1968 is really ancient history for young people today. When you are 75 like I am, 50 years is something you can wrap your arms around. However in 1968, rebellious youth like me were only fifty years from 1918, the bloody last year of World War I, and few beyond veterans and historians paid the slightest attention to the anniversary.
The Vietnam War remains such a traumatic event to this day because the deep political divisions that bedevil our American present had their roots in the rice paddies, defoliated jungles and bomb craters of Vietnam and put hundreds of thousands of citizens in the streets to protest our nation's actions. Why?
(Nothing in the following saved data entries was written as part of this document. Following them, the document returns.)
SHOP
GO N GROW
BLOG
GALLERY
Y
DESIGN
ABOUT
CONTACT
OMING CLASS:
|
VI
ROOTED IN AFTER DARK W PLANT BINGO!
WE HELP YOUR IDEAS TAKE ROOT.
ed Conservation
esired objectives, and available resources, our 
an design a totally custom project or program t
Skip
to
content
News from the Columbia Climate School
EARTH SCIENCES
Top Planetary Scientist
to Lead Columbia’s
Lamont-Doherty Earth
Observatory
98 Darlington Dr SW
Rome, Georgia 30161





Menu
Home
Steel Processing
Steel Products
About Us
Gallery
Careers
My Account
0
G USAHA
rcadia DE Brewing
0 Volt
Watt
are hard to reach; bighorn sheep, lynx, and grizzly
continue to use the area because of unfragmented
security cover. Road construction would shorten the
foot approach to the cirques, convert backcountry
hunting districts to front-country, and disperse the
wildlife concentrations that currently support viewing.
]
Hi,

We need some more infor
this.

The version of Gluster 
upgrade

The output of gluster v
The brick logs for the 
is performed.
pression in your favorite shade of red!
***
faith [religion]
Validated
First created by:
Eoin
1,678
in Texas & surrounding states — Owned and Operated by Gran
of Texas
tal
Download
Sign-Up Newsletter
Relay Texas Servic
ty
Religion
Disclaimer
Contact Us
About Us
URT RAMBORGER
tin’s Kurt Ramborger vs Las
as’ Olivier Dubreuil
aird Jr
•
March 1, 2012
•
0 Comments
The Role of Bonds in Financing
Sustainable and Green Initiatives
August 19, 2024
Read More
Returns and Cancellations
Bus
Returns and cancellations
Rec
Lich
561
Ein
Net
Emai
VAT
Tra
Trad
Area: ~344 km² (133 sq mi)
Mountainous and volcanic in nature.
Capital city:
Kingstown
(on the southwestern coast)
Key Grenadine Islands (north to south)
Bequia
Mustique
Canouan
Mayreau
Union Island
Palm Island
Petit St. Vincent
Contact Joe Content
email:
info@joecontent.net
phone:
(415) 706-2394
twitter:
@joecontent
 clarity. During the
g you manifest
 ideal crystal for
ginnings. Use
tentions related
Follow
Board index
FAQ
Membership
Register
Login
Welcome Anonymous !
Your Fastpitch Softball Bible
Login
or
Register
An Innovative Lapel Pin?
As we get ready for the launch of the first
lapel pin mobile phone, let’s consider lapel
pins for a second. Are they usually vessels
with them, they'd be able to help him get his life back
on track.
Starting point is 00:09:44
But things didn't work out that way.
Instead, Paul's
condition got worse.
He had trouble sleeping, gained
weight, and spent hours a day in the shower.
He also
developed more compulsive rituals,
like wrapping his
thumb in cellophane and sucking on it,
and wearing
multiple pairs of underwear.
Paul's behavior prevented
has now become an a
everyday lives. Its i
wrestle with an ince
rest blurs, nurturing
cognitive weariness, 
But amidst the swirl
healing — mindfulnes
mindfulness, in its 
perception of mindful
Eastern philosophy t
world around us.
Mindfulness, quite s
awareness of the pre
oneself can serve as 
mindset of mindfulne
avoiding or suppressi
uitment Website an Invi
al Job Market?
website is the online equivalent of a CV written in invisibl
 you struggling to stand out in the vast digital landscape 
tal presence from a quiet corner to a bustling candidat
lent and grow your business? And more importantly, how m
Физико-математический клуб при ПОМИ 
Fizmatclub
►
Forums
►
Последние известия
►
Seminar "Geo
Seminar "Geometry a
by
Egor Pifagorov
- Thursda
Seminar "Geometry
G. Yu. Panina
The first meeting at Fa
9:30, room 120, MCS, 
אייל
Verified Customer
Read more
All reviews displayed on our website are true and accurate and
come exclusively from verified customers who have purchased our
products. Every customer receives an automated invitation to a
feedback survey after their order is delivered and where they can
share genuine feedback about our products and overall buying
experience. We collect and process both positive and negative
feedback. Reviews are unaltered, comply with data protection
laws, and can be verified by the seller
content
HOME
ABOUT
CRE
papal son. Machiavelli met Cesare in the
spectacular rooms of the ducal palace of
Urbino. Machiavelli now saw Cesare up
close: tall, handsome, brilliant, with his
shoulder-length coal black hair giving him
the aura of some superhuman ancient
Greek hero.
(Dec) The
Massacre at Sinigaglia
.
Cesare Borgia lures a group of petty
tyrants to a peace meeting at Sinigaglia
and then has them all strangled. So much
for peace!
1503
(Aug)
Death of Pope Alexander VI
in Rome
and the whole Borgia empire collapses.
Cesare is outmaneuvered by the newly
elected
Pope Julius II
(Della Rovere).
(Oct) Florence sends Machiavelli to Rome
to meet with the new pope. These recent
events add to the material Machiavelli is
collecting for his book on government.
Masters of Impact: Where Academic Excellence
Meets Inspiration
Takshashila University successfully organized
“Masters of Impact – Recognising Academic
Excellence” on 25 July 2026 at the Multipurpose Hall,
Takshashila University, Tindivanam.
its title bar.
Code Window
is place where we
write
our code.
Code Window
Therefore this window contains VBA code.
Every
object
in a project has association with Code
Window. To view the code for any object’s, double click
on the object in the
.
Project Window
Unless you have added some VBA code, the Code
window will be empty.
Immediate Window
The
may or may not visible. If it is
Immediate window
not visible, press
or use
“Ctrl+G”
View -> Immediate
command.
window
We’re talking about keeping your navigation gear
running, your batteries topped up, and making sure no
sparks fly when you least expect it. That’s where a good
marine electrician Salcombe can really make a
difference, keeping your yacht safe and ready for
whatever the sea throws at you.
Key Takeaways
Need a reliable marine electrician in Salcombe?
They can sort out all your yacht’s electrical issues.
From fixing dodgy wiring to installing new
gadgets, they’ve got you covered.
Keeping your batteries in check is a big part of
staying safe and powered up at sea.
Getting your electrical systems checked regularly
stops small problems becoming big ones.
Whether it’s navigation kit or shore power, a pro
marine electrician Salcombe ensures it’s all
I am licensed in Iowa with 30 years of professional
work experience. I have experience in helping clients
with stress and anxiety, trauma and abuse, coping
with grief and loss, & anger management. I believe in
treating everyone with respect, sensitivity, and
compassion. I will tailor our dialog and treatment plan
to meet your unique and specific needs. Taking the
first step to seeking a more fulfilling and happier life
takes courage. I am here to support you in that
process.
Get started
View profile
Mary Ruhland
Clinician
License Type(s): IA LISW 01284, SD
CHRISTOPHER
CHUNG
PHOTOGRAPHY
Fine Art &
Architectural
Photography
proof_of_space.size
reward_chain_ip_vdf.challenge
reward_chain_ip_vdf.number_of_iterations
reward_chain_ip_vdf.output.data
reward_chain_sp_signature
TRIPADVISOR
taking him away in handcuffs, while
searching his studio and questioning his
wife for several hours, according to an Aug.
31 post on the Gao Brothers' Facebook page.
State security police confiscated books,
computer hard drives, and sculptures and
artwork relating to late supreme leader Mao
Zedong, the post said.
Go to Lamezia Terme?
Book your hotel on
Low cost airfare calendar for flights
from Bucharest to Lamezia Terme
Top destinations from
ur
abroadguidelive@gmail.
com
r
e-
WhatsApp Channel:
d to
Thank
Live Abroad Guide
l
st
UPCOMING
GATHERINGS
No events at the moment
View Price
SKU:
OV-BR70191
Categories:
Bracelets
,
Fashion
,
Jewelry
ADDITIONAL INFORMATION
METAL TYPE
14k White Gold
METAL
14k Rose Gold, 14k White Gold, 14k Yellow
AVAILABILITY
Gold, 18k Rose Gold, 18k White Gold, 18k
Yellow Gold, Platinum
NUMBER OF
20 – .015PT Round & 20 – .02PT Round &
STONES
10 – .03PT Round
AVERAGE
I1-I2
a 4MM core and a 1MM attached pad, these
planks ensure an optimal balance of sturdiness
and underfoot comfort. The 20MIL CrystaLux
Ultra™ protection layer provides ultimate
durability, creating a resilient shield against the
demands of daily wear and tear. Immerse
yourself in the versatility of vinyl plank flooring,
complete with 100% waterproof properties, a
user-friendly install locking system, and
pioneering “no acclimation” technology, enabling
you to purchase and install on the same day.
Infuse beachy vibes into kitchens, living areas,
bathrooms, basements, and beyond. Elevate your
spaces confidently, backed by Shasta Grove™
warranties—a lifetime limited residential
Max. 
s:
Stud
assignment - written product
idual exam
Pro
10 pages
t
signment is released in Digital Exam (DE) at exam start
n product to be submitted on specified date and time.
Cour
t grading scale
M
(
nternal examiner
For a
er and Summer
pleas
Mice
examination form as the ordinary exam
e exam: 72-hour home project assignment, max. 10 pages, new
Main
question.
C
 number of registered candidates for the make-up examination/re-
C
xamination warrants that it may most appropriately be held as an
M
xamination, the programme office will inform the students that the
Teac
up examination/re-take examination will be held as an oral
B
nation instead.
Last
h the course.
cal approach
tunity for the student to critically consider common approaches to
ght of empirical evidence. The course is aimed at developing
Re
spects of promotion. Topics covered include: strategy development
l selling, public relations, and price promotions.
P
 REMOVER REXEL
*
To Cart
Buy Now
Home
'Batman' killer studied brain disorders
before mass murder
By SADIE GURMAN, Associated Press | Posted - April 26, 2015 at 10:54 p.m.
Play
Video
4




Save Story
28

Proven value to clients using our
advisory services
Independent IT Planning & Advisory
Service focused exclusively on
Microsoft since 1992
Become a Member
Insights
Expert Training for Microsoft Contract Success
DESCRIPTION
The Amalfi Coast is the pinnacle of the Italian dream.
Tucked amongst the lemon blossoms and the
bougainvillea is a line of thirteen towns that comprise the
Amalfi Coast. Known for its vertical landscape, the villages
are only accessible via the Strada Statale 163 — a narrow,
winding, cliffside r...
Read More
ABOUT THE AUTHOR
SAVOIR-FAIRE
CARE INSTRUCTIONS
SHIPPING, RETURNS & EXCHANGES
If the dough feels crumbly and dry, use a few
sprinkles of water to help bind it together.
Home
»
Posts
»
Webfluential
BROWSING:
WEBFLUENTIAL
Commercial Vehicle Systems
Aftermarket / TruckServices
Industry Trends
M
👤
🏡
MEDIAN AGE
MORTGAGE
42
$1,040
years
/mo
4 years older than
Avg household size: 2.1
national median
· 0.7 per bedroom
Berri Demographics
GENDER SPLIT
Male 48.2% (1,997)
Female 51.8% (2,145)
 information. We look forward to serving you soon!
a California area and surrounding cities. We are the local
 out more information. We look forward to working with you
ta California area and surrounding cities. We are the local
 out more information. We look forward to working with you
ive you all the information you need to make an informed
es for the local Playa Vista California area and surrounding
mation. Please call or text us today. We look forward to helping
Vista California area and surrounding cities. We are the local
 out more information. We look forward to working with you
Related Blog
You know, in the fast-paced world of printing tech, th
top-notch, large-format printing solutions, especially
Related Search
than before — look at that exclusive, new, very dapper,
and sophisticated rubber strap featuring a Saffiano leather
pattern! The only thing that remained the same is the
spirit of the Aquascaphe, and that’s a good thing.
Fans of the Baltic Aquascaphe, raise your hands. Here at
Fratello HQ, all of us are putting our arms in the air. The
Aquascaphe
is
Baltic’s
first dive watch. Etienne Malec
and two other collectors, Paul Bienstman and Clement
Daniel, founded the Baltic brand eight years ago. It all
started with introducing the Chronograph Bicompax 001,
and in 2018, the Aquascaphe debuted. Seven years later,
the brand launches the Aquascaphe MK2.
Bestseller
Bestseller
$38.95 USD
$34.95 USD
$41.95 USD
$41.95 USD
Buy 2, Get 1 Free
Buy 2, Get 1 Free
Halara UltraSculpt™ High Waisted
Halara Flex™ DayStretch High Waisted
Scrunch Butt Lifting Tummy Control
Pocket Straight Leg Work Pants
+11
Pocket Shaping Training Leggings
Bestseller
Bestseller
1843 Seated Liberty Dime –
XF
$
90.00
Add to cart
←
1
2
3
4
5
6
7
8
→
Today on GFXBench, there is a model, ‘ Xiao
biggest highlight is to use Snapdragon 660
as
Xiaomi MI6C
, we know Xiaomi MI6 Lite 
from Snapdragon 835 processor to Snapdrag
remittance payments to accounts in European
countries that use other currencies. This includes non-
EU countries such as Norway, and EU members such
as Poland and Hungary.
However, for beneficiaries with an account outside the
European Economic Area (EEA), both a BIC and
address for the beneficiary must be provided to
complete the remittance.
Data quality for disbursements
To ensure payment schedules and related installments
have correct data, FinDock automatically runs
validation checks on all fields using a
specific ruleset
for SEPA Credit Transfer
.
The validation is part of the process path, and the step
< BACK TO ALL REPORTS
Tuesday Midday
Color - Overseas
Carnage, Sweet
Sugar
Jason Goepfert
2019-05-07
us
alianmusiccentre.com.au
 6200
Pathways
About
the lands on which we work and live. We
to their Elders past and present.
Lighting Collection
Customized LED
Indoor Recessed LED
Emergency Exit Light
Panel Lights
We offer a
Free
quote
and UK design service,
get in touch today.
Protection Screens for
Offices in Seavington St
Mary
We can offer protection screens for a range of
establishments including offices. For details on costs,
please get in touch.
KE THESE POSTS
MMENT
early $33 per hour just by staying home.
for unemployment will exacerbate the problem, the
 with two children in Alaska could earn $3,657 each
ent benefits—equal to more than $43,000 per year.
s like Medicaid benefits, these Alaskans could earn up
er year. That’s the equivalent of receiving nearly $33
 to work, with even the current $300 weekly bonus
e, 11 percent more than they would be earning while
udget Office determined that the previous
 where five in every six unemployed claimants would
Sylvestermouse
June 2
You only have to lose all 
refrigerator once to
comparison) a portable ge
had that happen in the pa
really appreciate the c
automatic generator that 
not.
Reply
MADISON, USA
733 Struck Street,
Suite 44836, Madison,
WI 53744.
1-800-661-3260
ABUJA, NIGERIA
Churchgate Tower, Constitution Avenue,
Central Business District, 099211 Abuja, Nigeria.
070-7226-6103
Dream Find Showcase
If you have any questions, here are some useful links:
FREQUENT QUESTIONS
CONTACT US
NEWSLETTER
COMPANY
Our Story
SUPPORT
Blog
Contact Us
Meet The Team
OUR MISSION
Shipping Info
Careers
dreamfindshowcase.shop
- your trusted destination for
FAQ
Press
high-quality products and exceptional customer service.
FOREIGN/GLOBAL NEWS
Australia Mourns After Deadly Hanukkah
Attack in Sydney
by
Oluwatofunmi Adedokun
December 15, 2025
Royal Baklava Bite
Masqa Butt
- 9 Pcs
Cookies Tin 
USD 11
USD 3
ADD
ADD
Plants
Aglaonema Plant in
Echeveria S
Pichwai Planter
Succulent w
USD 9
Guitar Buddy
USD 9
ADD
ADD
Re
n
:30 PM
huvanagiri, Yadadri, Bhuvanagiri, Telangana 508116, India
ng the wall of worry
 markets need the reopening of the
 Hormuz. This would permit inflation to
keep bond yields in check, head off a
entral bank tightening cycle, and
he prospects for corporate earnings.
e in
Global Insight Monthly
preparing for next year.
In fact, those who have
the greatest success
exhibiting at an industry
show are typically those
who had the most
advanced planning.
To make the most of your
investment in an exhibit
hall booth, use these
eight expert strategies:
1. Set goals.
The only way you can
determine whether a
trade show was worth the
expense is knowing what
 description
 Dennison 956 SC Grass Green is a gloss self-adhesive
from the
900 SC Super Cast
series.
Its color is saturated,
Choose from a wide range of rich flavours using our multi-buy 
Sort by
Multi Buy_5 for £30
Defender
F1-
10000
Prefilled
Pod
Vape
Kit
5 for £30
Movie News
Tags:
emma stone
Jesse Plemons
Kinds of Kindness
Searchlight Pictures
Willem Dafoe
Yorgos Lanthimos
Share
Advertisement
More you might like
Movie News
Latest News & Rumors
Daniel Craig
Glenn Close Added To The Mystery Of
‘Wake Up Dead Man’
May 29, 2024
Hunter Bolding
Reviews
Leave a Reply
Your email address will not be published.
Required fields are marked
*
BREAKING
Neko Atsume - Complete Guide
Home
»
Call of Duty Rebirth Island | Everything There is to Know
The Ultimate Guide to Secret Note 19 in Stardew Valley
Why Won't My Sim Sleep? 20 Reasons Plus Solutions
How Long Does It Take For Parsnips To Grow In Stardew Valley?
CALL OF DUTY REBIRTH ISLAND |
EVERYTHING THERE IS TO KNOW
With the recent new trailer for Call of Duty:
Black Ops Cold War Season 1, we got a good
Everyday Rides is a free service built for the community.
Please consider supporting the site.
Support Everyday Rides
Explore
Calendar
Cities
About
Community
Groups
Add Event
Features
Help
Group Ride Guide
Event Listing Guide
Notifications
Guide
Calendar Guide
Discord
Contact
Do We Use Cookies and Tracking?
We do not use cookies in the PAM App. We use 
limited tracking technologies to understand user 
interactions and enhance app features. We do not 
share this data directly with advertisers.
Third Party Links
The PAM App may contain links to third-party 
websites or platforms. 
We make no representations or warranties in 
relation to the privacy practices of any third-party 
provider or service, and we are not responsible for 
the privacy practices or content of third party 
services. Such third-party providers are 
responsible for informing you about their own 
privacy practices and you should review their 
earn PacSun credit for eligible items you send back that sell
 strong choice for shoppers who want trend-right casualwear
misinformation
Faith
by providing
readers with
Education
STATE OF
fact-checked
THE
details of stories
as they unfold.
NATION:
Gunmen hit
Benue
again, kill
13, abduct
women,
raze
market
First, the US lost the war, something that an almost religious belief in our nation's manifest destiny held was not possible. Second, the Tonkin Gulf resolution of Congress, used to give political cover for the war, was based on a politically manufactured deception. This governmental deception was repeated in the "weapons of mass destruction" justification for the invasion of Iraq. Before John F. Kennedy's assassination nearly 77% of the American people trusted our government; in 2017 that trust was 18%. Democracy cannot survive if people can no longer trust the people they elect to govern them.
Estimates are that 1,640,000 Vietnamese soldiers and civilians were killed in the war while 58,220 American soldiers also died. Hundreds of thousands of Americans and Vietnamese still carry physical and spiritual wounds. Our nation suffers from moral injury when the sacrifices of its soldiers are tainted by governmental lies and private profits that undermine truth and erode our accountability as a nation.